PASSO DEL DOCUMENTO -
Ieri era il compleanno di un’amica vicentina e, grazie al social che me l’ha ricordato, ho potuto mandarle un piccolo messaggio di auguri. Un attimo, un soffio solo per ricordare all’altro che per un instante hai pensato a lui/lei. Poi però l’associazione di idee mi ha fatto andar a cercare notizia di un’altra Lucia, che tornava a casa dopo aver organizzato uno splendido evento in Piazza Maggiore a Bologna.

Con lei e Norman ci conoscemmo decenni fa, causa un articolo relativo al progetto che lui stava dirigendo in Eritrea e che gli pubblicai nella rivista della FAO di cui mi sono occupato per lunghi anni. Finito quel progetto, ne apparve uno ancor più interessante all’orizzonte, finanziato dagli italiani, in vari paesi dell’America Latina. Lui venne scelto per il Nicaragua, e siccome era interessato al tipo di lavoro che facevo all’epoca, ci trovammo a collaborare in modo più organico.

Tanto che a un certo punto, io mia moglie e figlia piccolina, decidemmo di andar a fare un giro a salutare oltreché loro anche altri vecchi amici in Costa Rica.

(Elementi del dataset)
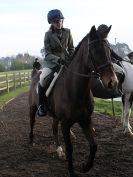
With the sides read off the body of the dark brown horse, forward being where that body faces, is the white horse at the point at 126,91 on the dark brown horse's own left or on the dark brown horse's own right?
on the dark brown horse's own left

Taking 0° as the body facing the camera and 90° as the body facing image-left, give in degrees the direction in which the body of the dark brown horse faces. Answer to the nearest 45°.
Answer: approximately 315°

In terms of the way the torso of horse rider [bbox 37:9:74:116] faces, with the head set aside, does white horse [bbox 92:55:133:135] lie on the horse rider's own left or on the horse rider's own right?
on the horse rider's own left
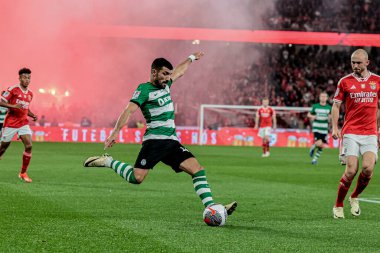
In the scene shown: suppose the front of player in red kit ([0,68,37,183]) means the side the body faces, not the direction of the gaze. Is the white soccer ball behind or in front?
in front

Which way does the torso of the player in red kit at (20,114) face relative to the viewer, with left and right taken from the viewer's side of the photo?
facing the viewer and to the right of the viewer

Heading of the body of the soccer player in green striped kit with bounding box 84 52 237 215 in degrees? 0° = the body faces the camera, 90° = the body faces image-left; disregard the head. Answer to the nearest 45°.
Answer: approximately 315°

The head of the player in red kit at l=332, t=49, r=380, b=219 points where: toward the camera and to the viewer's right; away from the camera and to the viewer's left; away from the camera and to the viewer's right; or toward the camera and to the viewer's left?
toward the camera and to the viewer's left

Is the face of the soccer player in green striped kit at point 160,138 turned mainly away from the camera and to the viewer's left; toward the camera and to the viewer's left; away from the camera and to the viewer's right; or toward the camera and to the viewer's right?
toward the camera and to the viewer's right
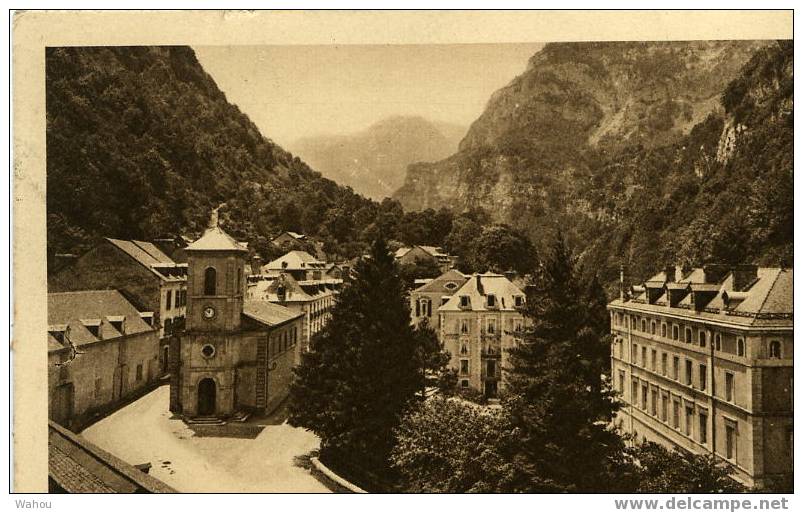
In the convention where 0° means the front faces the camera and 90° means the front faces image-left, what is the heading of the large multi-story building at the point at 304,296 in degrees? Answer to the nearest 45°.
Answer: approximately 315°
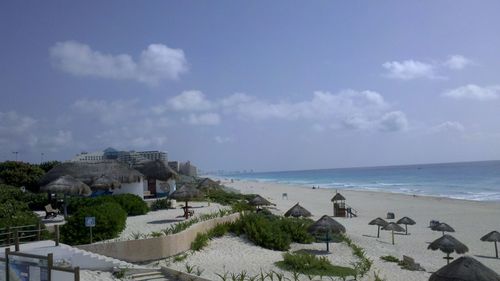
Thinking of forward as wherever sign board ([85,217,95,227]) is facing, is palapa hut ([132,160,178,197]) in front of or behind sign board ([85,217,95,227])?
behind

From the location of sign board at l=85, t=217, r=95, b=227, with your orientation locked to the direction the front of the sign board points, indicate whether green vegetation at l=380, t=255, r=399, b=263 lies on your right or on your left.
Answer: on your left

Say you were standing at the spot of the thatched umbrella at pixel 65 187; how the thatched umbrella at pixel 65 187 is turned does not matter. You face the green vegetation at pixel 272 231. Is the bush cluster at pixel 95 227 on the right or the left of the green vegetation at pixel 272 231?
right

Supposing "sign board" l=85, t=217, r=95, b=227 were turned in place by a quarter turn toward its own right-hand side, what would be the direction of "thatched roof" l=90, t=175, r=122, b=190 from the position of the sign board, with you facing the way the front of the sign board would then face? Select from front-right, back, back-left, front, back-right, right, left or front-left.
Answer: right

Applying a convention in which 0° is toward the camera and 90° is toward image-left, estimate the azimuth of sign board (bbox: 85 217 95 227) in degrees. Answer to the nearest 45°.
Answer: approximately 0°

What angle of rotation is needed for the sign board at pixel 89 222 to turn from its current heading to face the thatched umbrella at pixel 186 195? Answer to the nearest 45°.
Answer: approximately 135° to its left

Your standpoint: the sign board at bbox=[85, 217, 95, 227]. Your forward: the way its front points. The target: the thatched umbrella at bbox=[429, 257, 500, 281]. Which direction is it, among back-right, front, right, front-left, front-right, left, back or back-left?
front-left

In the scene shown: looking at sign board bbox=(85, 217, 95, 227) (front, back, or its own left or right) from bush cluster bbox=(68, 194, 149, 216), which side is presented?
back

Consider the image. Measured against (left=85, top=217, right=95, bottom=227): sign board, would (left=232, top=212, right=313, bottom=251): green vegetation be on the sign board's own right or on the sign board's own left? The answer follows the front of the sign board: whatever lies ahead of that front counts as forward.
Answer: on the sign board's own left

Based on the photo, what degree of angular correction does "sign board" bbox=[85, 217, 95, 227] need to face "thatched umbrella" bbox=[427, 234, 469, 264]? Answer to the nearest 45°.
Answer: approximately 90° to its left

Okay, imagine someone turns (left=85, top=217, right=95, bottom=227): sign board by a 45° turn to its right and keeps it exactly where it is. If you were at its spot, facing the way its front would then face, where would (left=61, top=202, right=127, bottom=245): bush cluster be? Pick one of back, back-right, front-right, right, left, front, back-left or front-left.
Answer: back-right
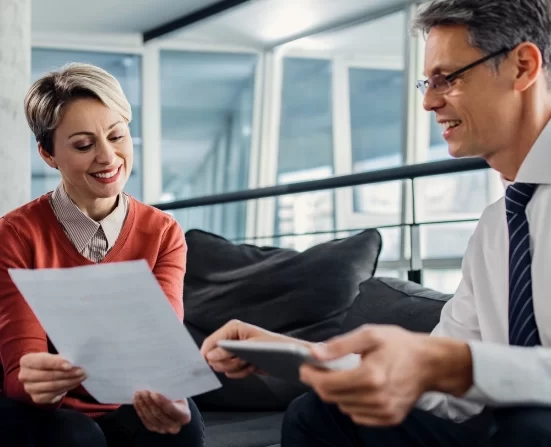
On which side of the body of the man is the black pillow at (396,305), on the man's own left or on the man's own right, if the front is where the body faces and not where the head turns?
on the man's own right

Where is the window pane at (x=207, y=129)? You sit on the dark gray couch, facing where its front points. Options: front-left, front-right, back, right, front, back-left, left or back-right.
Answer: back

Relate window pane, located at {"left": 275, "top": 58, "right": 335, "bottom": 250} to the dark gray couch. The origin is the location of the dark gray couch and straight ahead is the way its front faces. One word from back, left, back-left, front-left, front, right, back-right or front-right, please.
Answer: back

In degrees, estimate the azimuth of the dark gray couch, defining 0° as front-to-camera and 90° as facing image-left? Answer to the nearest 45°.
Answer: approximately 0°

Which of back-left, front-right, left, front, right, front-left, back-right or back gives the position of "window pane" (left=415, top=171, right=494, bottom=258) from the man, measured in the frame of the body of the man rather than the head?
back-right

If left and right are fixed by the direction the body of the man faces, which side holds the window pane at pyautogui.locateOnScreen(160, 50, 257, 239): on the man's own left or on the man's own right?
on the man's own right

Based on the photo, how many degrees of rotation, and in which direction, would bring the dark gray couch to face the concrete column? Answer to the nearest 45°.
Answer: approximately 135° to its right
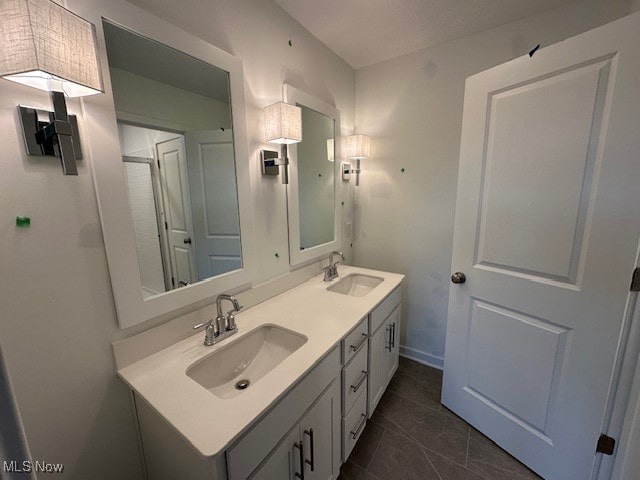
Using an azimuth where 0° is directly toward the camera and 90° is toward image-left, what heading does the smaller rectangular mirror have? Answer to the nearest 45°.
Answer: approximately 315°

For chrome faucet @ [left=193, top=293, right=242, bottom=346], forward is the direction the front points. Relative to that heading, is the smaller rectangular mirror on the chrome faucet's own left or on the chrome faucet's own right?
on the chrome faucet's own left

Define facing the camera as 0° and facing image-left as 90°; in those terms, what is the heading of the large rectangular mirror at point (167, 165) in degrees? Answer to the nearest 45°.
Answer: approximately 315°

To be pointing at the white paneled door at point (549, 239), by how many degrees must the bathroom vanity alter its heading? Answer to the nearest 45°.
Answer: approximately 45° to its left

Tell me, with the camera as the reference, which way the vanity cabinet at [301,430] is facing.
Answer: facing the viewer and to the right of the viewer

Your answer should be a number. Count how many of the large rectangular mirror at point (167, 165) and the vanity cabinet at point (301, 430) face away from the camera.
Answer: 0

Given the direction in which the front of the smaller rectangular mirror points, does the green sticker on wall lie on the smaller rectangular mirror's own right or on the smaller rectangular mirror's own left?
on the smaller rectangular mirror's own right

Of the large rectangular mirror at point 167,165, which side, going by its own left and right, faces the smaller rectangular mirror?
left
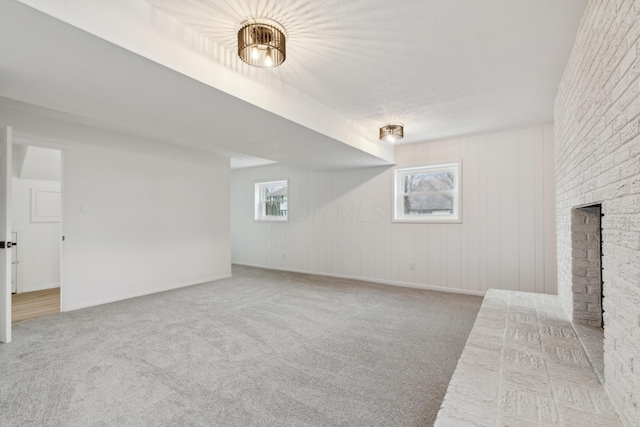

COMPITI DA SVOLGERE -
1. Trascrivi dal brano il passo che comincia dalle parole "Ieri era il" e si ferma dopo "Maggiore a Bologna.".
2. Nelle righe, riscrivi il tratto che comincia dalla linea contenente "If left and" e si ferma dopo quella contenente "Answer: approximately 135° to its right". Sostituisci "dark gray couch" con "gray sofa" senza cambiare altro.

SOLUZIONI DEI COMPITI -
1.
Ieri era il compleanno di un’amica vicentina e, grazie al social che me l’ha ricordato, ho potuto mandarle un piccolo messaggio di auguri. Un attimo, un soffio solo per ricordare all’altro che per un instante hai pensato a lui/lei. Poi però l’associazione di idee mi ha fatto andar a cercare notizia di un’altra Lucia, che tornava a casa dopo aver organizzato uno splendido evento in Piazza Maggiore a Bologna.

2.
If left and right are fixed by the direction the body of the man faces, which side holds the window pane at pyautogui.locateOnScreen(160, 50, 257, 239): on the man's own left or on the man's own right?
on the man's own right

Based on the photo, how many degrees of rotation, and in which direction, would bring the gray sofa to face the concrete column? Answer to the nearest 45°.
Answer: approximately 135° to its right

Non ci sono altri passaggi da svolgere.